Comentario al Evangelio del 1 de mayo de 2026
El origen humano de Jesús es bien conocido: el hijo del artesano y de María, sus hermanos y primos. Sobre el origen divino sus paisanos y las autoridades religiosas ponen interrogantes, no quieren hacerle caso. No quieren descubrir la novedad de Jesús, no les interesa, dudan de su origen, no se atreven a dejar viejas costumbres, eso les impide reconocer la nueva sabiduría.
Para ellos Jesús es un vecino más y piensan que nada nuevo puede decir sobre Dios, incluso creen que lo que dice puede proceder del demonio.

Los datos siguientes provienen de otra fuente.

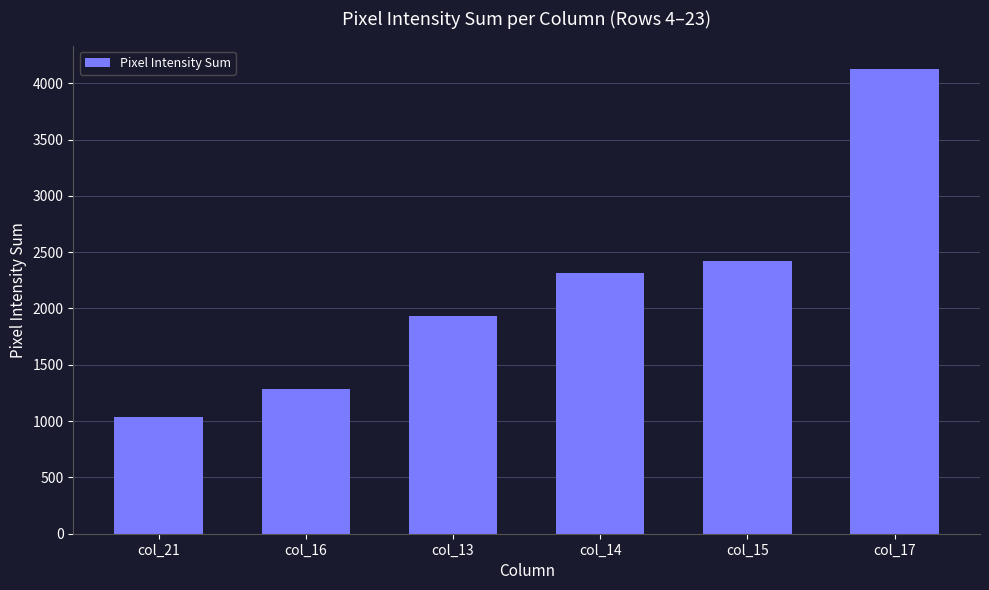

List the labels in order of value, largest first.

col_17, col_15, col_14, col_13, col_16, col_21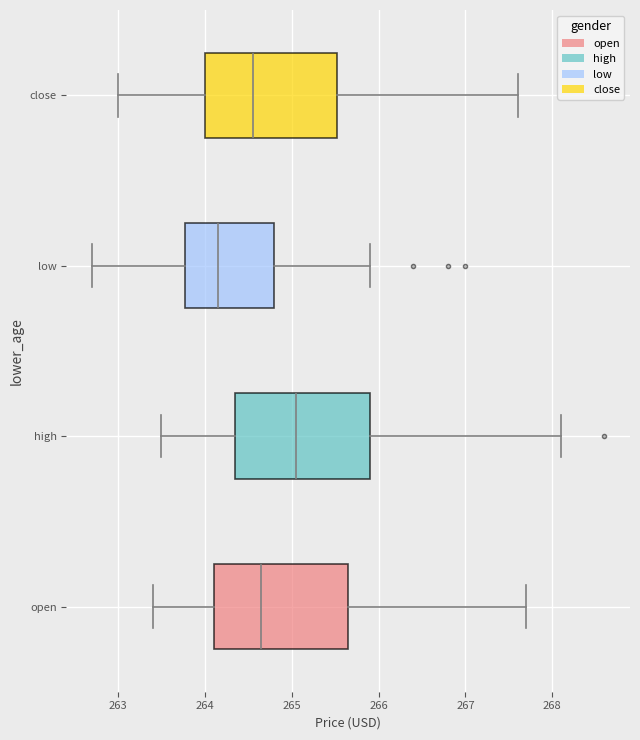

Reading bottom to top, read every box against the x-axis: the position of its median line, the range the box covers, and the ends of its whiskers. The values are not printed on the chart, so give them approximately, as read against the axis.

open: median 264.7, box 264.1 to 265.7, whiskers 263.4 to 267.7
high: median 265.1, box 264.4 to 265.9, whiskers 263.5 to 268.1
low: median 264.2, box 263.8 to 264.8, whiskers 262.7 to 265.9
close: median 264.6, box 264.0 to 265.5, whiskers 263.0 to 267.6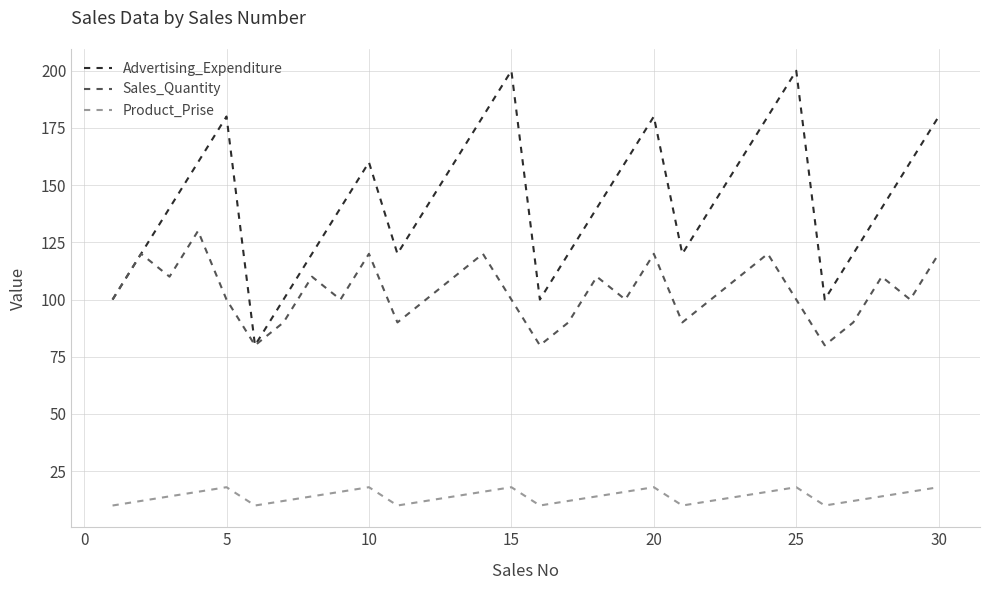

Reading left to right, list all the values displayed in this chart.

Advertising_Expenditure: 100	120	140	160	180	80	100	120	140	160	120	140	160	180	200	100	120	140	160	180	120	140	160	180	200	100	120	140	160	180
Sales_Quantity: 100	120	110	130	100	80	90	110	100	120	90	100	110	120	100	80	90	110	100	120	90	100	110	120	100	80	90	110	100	120
Product_Prise: 10	12	14	16	18	10	12	14	16	18	10	12	14	16	18	10	12	14	16	18	10	12	14	16	18	10	12	14	16	18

Tentados de incredulidad.
La decepción de Jesús es grande, se siente expulsado de su tierra y de su casa. La falta de fe en él le impide actuar como quisiera. La incredulidad bloquea la acción de Dios.
¿No retrata este Evangelio nuestra dificultad de conocer como nuevo a Jesucristo? A veces queremos que siempre sea igual, pero el Señor no se le conoce de una vez por todas. En cada momento de la vida nos puede sorprender. Siempre podemos aprender algo nuevo de Jesús sin quedarnos anclados en nuestras seguridades. Como el amor, Jesús siempre sorprende.